### Exercise A:
In the article on the Mecca Charter, turn the paragraph beginning "The document calls for an end" into a short bulleted list that keeps its main points.

### Study text:

= = = = = = =

Prague, October 25, 2006 (RFE/RL) — The 10-point Mecca Charter issued on October 20 was drafted by four clerics under the auspices of the 57-member Organization of the Islamic Conference (OIC). It draws on Koranic verses and sayings by the Prophet Muhammad.
The document calls for an end to sectarian violence and attacks on places of worship. It calls for safeguarding the unity and territorial integrity of Iraq; releasing all innocent detainees; and allowing displaced persons to return to their homes. In addition, it urges Iraqis to “work together to end foreign occupation and rebuild the country’s economic, political, and military capabilities.”
Iraqi Religious Leaders Hail the Signing
Religious leaders overwhelmingly praised the charter, saying that it was positive step for Iraq and it represented a powerful message that the Shi’ite and Sunni religious communities supported Iraqi unity and rejected sectarian violence.
Salah Salim Abd al-Razzaq, a Shi’ite participant, said the document was significant because it was signed by both Shi’ite and Sunni religious authorities.
“The Mecca document will yield positive results and will have a great impact on the course of events in the Iraqi street now that it has been signed by Sunni and Shi’ite scholars and now that it has gained the blessing of Shi’ite religious authorities,” he said, the Saudi-based newspaper Ukaz reported on October 21.
Abd al-Salim al-Qubaysi, a Sunni cleric and a member of the Muslim Scholars Association (MSA) stressed that the charter succeeded in fulfilling its objectives and now needed to be implemented.
“The Mecca document included significant points that tackled practical issues such as condemning killings based on sectarian identity, considering it an act of fragmentation,” al-Qubaysi said during an October 21 interview with Al-Jazeera satellite television.
Meanwhile, Al-Iraqiyah television reported on October 22 that several Iraqi cities witnessed large demonstrations in support of the Mecca Charter and Iraqi national unity — an indication the Iraqi public has hopes the charter will end the bloody cycle of sectarian attacks.

= = = = = = =

[Bounding boxes with keypoints]
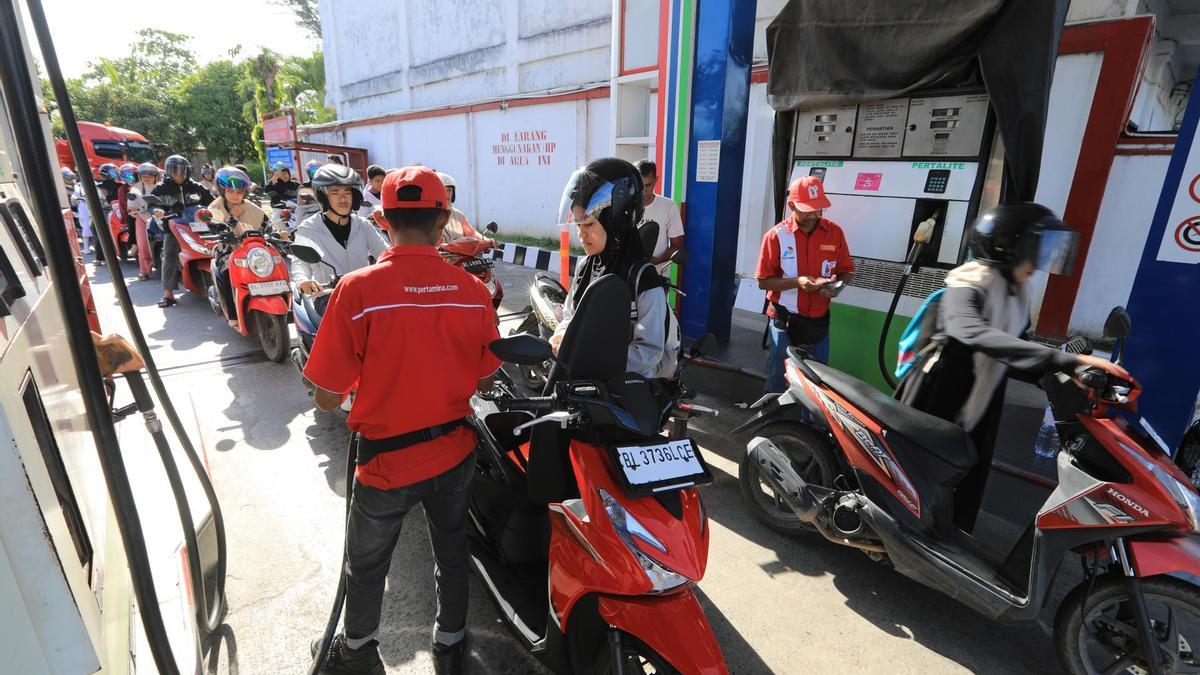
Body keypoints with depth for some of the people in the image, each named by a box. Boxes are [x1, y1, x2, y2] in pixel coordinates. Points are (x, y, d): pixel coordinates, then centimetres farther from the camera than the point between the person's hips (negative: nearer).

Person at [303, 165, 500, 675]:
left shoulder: (357, 289, -21)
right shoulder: (473, 290, -13)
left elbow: (327, 398, -15)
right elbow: (483, 381, -2)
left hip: (387, 459, -2)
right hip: (455, 452, 3)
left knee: (366, 562, 24)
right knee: (451, 550, 25)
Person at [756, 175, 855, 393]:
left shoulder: (834, 232, 0)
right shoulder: (776, 236, -9)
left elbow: (847, 271, 8)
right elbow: (763, 281, -9)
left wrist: (836, 285, -15)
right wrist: (798, 282, -23)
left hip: (819, 322, 3)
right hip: (784, 322, -3)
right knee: (778, 382, 8)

= = = = = = =

### Exercise B:
In the listing, replace "hip" with "hip joint" in every line from the one holding "left knee: (366, 562, 24)" through the end of the listing, both ends included. Give only those lines.

### Result A:
- End sectarian violence and attacks on places of worship
- Safeguard the unity and territorial integrity of Iraq
- Release all innocent detainees
- Allow displaced persons to return to their homes
- Urge Iraqis to work together to end foreign occupation and rebuild the country's economic, political, and military capabilities

### Result B:
left knee: (366, 562, 24)
right knee: (451, 550, 25)
Person at [756, 175, 855, 393]:
left shoulder: (834, 232, 0)
right shoulder: (776, 236, -9)
left elbow: (847, 271, 8)
right elbow: (763, 281, -9)
left wrist: (836, 285, -15)
right wrist: (798, 282, -23)
left hip joint: (819, 322, 3)
right hip joint: (784, 322, -3)
right knee: (778, 382, 8)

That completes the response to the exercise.